An in vitro (ex vivo) study was conducted in order to determine the potential severe eye damaging effects of the test item according to the OECD guideline 438 under GLP conditions. Eyeballs isolated from chickens killed for human consumption were examined and incubated at temperature of 32 ± 1.5°C for 45-60 minutes in order to equilibrate them to the test system. The test item, positive control (10 % acetic acid) and the negative control (physiological salt) were applied in a volume of 0.03 mL during 10 seconds. Three eyeballs were used for each condition. Then, they were rinsed, placed in the superfusion apparatus and evaluated (pretreatment and starting at 30, 75, 120, 180, and 240 minutes (± 5 minutes) after the post-treatment rinse). At all observation time points, corneal opacity and swelling were evaluated, whereas morphological changes of the corneal surface were recorded. The quantitative determination of fluorescein retention was performed only once, i.e. 30 minutes after the end of the exposure. Finally, the eyeballs were fixed in a 4% solution of formaldehyde for histopathological examinations. The mean fluorescein retention value for the eyeballs treated with the test item was equal to 1.3 (ICE class II), the mean corneal opacity was equal 1.0 (ICE class II), and the maximal mean corneal swelling value was equal 1.6 % (ICE class I). Gross examinations of the eyeballs treated with the test item did not exhibit any changes of the corneal surface. Histopathological examinations of the corneas treated with the test item revealed: wrinkling of the Bowman’s membrane (eyeballs no. 2, no. 3), very slight exfoliation of the superficial layer of the anterior corneal epithelium (eyeball no. 3). According to UN GHS classification criteria "no prediction can be made", since the ICE Class combination of the 3 endpoints were 2 x II and 1 x I.

Eye irritation in vivo:

The eye irritation potential of the test substance was determined in accordance with the OECD Nº 405 with GLP. VL3 was tested on three New Zealand female White rabbits (0.1ml/eye). Animals were observed at 24h, 48, 72 and 7 days after the test item was applied. The corneal opacity score, the iris score and the conjunctive score were recorded. No corneal opacity or iris damage were observed but a transient pathological changes in the conjunctiva of three rabbits were observed.. However, this effect was fully reversible within 7 days. The substance is not classified according to CLP Regulation since the corneal opacity was <1, the iritis <1, the conjunctival redness <2 and the conjunctival oedema (chemosis) <2, calculated as the mean scores following grading at 24, 48 and 72 hours after instillation of the test material and which fully reverses within an observation period of 7 days.

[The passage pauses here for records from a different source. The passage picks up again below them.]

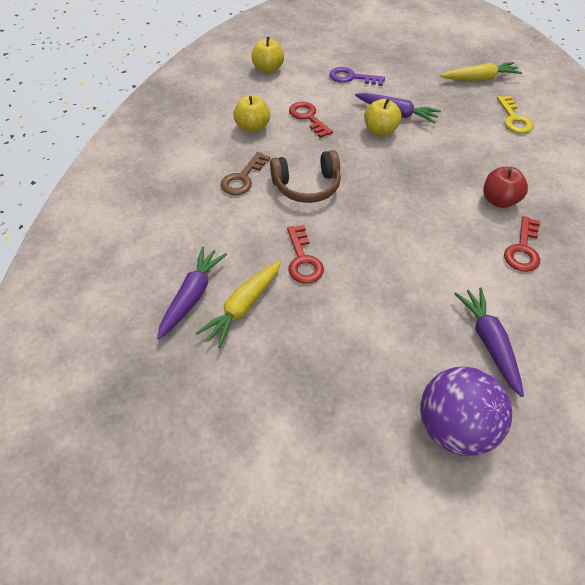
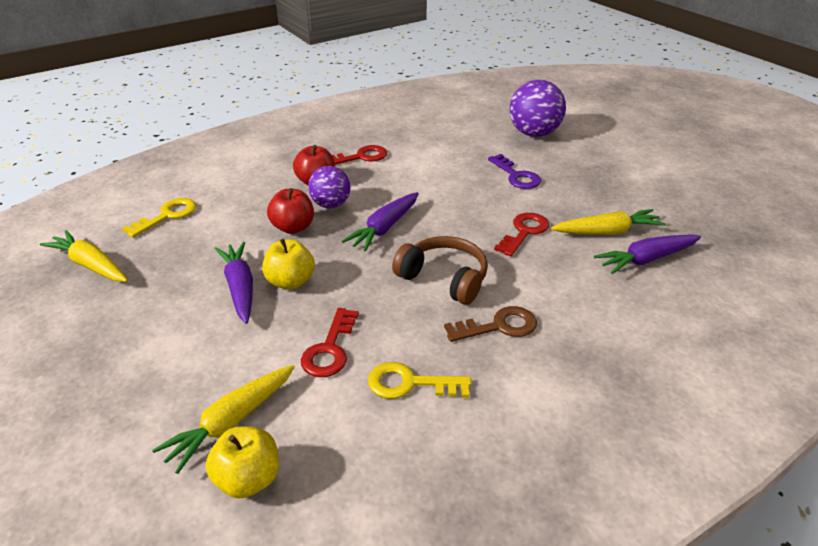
camera: 135 degrees left, 15 degrees down
yellow apple [233,95,270,133] -> yellow key [368,362,471,399]
purple key [329,67,385,86] -> purple key moved to [488,154,541,189]
purple carrot [454,287,524,397] -> purple carrot moved to [342,192,419,252]
none -> yellow carrot [152,365,295,474]
none -> red apple [267,188,314,234]
none -> purple ball [308,166,351,208]

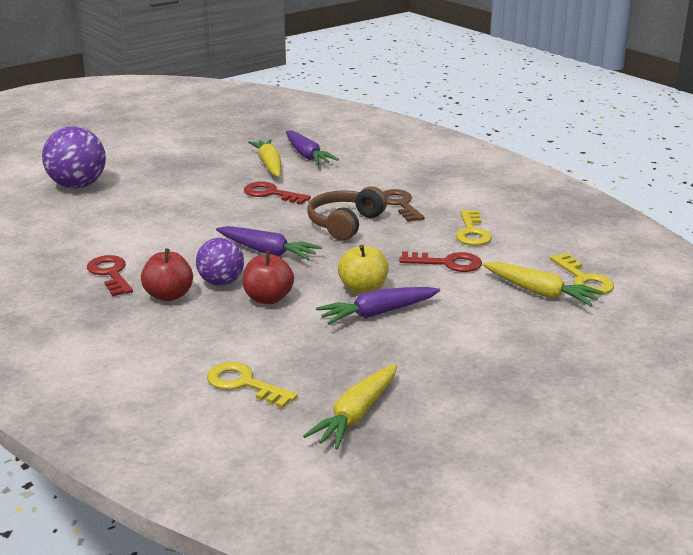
camera: 95 degrees left, 10 degrees down
yellow apple [206,427,279,498] -> yellow key [550,253,614,295]
purple key [488,154,541,189] -> none

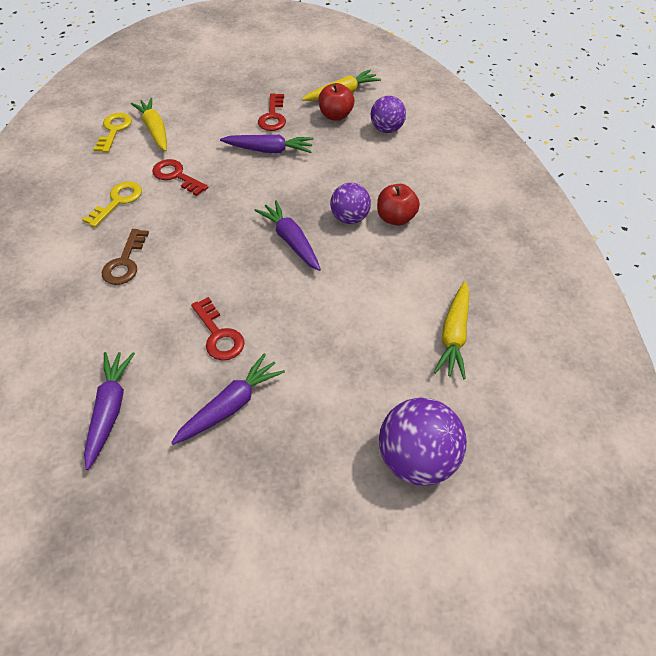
camera: 150 degrees left, 25 degrees up
red key [87,255,133,296] -> red key moved to [258,93,286,131]
yellow key [207,362,298,409] -> purple ball [371,96,406,133]
red apple [243,251,294,304] -> red apple moved to [318,83,354,121]
yellow carrot [248,139,281,177] -> yellow carrot moved to [434,281,469,379]
brown headphones [307,186,387,241] -> none
yellow apple [338,245,389,294] -> none
none -> purple carrot [171,353,285,445]

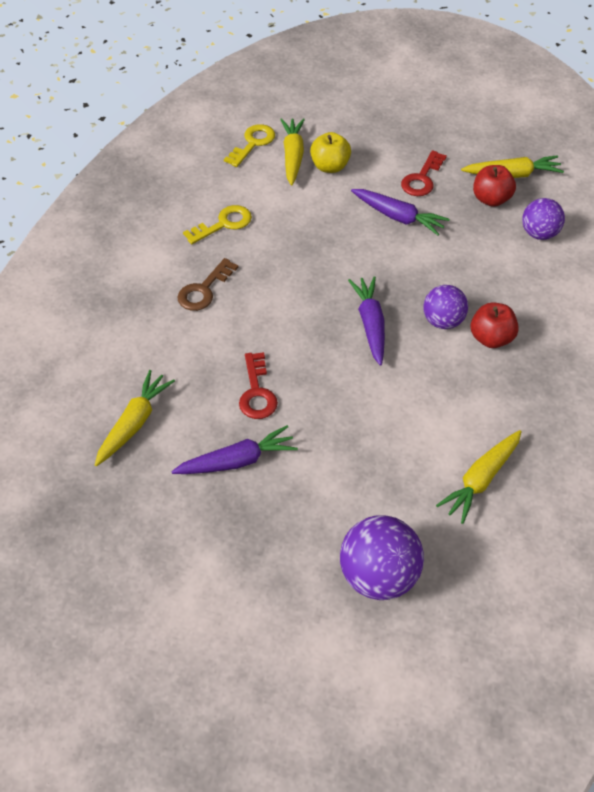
camera: 25 degrees right, 0 degrees up
purple carrot [84,352,135,470] -> yellow carrot [95,370,175,466]
red key [152,159,209,196] -> none
none -> yellow apple [310,132,351,173]

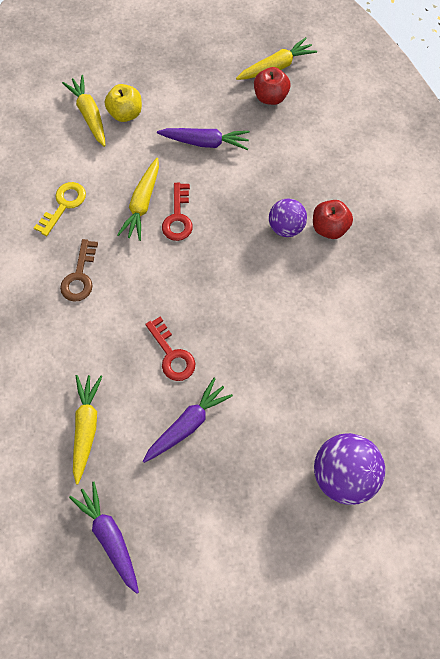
camera: 25 degrees left, 15 degrees up
yellow key [224,124,275,167] -> none
purple carrot [348,276,385,366] -> purple carrot moved to [69,482,139,594]
red key [401,150,447,196] -> red key moved to [162,183,193,241]
yellow carrot [436,430,522,524] -> yellow carrot moved to [117,158,159,241]
purple ball [522,198,565,240] -> none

Justification for classification or non-classification

Skin irritation. Based on the available information, mean tissue viability >50% in the OECD 439 test, the substance is non-irritant to the skin according to the CLP Regulation (EC) no. 1272/2008.

Eye irritation: Based on the available information, corneal opacity <1, iritis <1, conjuntival redness <2 and conjuntival oedema <2 in the OECD 405 test, the substance is not irritating to eyes according to CLP Regulation (EC) no. 1272/2008.